→ What to work on:
**1)** Please reproduce the stretch of the text on greening supply chains from "Automating supply chain" through "envelope costs dropped.".
**2)** Resume the text on greening supply chains, picking up right after its final sentence.

→ Document passage:
□ □ □ □ □
Make Greening an Efficiency Initiative
When sitting down to green your supply chain, then, as Murray advised, “review each process along the supply chain to identify if a more environmentally sound approach will help cure the inefficiencies that occur.” You’ll find where raw materials are wasted, resources underused and energy wasted on either unnecessary effort or inefficient equipment.
Note that in rectifying the supply chain, you don’t need to do a single thing that’s identifiably “green.” Cutting your energy use or reducing your raw material intake is green, but it’s plain sensible business practice in anyone’s book. In fact, efficiency equals green a great many times.
The underlying appeal of greening business processes — the irreducible truth that prevents green activists from being dismissed by hard-nosed CEOs in the business world — is that a greener process is a more profitable one in many cases.
I’m convinced that if green consultants simply changed their business cards to read “Efficiency Consultants,” they could keep 95 percent of their current methods, recommendations and practices unchanged.
Automating supply chain transactions is a great way to achieve efficiency, and with it a greener supply chain. According to a recent case study on sportswear and adventure-sports equipment maker Burton by GreenSupplyChain.com, about four years ago the company started using GXS Managed Services to automate B2B transactions with its supply chain partners. “In doing so,” GreenSupplyChain.com reported, “the company made a significant dent in reducing its paper usage for electronic transactions.” Burton found that postage, paper and envelope costs dropped.
Sustainability supporters like that. Bean counters like that.
In fact, the case study noted that Burton saved approximately 4 tons of wood, 30 million BTUs of energy, 5,882 pounds of carbon dioxide, 22,219 gallons of wastewater and 1,909 pounds of solid waste from July 2008 through June 2009 through its use of electronic data interchange with customers.
□ □ □ □ □
→ Raw data:

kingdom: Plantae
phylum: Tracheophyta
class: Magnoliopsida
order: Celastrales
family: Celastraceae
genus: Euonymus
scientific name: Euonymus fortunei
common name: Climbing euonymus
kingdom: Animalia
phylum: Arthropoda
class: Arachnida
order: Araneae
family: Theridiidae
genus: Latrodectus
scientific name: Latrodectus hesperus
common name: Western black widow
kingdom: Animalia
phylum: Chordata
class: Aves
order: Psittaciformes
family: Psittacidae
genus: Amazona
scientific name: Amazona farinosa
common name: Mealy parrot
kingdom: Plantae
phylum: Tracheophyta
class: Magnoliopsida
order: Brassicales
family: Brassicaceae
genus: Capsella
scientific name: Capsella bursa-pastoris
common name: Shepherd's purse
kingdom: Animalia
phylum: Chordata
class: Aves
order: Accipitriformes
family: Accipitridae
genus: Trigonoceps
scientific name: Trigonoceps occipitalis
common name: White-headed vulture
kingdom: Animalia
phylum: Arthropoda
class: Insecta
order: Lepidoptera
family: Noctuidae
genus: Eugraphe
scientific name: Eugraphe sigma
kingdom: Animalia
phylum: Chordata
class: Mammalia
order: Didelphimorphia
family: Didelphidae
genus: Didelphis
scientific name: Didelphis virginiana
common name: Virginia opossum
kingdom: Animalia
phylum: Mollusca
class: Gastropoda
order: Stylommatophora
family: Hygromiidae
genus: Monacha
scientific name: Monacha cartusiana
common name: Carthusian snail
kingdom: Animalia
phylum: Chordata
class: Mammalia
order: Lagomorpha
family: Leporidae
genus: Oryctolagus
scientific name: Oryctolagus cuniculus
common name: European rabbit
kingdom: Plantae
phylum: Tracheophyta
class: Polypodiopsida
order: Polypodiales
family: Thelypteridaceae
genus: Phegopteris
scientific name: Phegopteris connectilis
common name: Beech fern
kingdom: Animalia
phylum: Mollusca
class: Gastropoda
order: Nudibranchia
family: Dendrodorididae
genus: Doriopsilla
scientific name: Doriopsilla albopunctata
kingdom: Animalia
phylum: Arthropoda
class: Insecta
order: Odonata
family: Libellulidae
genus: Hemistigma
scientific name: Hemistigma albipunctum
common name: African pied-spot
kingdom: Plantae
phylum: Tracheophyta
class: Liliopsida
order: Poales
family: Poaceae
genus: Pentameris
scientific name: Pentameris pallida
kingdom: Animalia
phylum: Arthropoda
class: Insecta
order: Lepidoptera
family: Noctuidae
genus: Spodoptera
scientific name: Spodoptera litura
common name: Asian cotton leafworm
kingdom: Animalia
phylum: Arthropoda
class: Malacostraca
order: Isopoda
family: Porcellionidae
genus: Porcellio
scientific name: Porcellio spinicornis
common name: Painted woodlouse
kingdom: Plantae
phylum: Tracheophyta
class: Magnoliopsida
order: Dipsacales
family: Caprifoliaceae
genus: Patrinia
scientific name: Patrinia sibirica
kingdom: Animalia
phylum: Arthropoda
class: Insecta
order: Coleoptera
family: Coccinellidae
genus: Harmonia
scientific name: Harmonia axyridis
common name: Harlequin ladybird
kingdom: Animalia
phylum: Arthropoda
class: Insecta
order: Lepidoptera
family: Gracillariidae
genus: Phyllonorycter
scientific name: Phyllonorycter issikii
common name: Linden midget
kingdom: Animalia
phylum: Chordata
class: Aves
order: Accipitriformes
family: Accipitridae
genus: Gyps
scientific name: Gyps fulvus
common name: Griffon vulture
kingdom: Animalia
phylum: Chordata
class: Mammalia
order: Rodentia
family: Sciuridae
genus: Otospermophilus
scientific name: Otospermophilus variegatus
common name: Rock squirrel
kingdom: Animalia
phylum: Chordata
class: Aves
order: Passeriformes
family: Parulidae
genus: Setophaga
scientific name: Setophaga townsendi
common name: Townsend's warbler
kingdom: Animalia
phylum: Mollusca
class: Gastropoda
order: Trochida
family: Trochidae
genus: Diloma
□ □ □ □ □
→ Answers provided:
**1)**
Automating supply chain transactions is a great way to achieve efficiency, and with it a greener supply chain. According to a recent case study on sportswear and adventure-sports equipment maker Burton by GreenSupplyChain.com, about four years ago the company started using GXS Managed Services to automate B2B transactions with its supply chain partners. “In doing so,” GreenSupplyChain.com reported, “the company made a significant dent in reducing its paper usage for electronic transactions.” Burton found that postage, paper and envelope costs dropped.

**2)**
And it isn’t just for smaller companies. In 2007, Marks & Spencer, one of the world’s foremost retailers, outlined a goal of being the world’s greenest retailer.
According to an analysis of the company’s ambitious goals, food packaging has been reduced by 18 percent and the fuel efficiency of the company’s transportation fleet has been increased by over 20 percent. Any business would appreciate the extra green in profits resulting from greater efficiency.
And as for the recycling component of Marks and Sparks’ plan, the analysis found that 120 million clothes hangers were being reused each year and the number of plastic carrier bags given out has been lowered by an eyebrow-raising 400 million per year.
Now, frankly, Marks and Sparks was willing to take a hit on the bottom line for the social “currency” of being perceived as a green company. But to its pleasant surprise, it found that by 2010 it actually ended up with a £50 million surplus, according to the analysis.
The retailer continues to look for opportunities to green its operations, including reducing more energy usage, bringing its refrigeration carbon footprint down, rendering logistics and transportation 35 percent more efficient and “reducing clothing warehouses from 100 to 4 and making those four at least 35 percent more efficient,” according to the analysis.
It’s enough to make Gordon Gekko say, “Green Is Good.”